Ostatnie spadki i niewielkie zaangażowanie inwestorów na warszawskim parkiecie skłoniły część analityków do ogłoszenia początku sezonu ogórkowego. Jeśli tak jest, szansa na wzrosty jest niewielka. Na pewno nastrojów nie poprawiła też wczorajsza wypowiedź ministra finansów Jarosława Bauca na temat prognozy tegorocznego wzrostu gospodarczego. Redukcja z 4,5 proc. zapowiadanych około pół roku temu do 2 proc. ostatnio, to nie jest dobra wróżba na najbliższe kilka miesięcy.

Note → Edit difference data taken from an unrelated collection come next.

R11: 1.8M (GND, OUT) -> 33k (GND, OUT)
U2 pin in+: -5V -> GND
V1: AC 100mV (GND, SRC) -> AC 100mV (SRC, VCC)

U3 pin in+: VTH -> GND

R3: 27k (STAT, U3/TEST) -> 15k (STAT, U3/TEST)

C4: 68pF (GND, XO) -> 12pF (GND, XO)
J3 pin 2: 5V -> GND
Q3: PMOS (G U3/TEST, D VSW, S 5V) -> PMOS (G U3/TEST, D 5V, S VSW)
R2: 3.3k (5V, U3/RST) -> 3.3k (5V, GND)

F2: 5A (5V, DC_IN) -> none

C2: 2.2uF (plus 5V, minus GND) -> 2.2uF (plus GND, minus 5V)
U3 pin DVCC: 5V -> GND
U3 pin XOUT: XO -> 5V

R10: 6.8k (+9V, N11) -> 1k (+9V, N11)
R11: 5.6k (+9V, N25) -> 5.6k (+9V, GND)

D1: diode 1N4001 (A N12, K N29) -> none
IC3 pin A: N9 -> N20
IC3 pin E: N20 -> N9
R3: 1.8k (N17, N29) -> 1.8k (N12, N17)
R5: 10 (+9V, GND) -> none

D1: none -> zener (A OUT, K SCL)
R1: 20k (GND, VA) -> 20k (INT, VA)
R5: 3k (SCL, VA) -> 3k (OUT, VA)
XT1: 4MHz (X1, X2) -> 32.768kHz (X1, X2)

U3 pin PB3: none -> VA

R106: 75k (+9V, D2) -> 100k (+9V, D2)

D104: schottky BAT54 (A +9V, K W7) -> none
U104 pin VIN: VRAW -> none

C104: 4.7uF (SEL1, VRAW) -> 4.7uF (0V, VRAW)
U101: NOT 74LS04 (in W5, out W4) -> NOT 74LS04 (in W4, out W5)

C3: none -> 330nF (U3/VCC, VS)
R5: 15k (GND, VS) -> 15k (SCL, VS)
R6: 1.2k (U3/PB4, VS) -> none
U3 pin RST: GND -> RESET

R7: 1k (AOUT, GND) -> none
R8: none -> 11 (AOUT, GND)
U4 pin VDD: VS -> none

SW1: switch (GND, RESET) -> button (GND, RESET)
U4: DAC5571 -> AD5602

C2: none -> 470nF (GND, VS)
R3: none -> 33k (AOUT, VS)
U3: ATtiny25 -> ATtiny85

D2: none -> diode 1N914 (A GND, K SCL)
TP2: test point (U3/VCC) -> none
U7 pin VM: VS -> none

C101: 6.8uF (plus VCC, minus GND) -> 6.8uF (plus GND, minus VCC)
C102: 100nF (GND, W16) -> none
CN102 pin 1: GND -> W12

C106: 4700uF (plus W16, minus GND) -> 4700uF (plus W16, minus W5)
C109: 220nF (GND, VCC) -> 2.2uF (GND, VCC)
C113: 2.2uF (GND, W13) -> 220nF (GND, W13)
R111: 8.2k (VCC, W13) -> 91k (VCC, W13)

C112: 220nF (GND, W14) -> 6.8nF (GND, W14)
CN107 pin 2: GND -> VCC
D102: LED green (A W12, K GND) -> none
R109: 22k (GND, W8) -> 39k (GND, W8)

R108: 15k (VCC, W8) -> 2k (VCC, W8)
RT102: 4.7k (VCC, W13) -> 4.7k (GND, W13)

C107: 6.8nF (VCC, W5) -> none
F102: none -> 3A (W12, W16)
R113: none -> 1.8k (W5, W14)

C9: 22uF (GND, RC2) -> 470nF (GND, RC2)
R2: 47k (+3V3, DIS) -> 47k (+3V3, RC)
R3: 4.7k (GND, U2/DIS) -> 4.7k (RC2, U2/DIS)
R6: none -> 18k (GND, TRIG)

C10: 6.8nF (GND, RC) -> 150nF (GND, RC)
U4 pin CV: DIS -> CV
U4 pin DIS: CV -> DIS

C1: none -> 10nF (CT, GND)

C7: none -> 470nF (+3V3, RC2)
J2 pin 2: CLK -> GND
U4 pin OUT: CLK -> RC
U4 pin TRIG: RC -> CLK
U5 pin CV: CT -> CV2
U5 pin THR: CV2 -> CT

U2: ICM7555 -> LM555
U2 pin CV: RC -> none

Jeśli na GPW dojdzie do zwyżek kursów, ich przyczyną może być spadek cen niektórych papierów do bardzo niskiego poziomu. Zakupy mogą mieć miejsce również w przecenionym mocno sektorze TMT. Po wiadomościach o finalizacji transakcji Optimusa, BRE i ITI niewykluczony jest wzrost popytu na papiery nowosądeckiej spółki. Możliwa jest także kontynuacja wzrostu na Elektrimie, co jest efektem coraz jaśniejszej sytuacji wokół przyszłości spółki.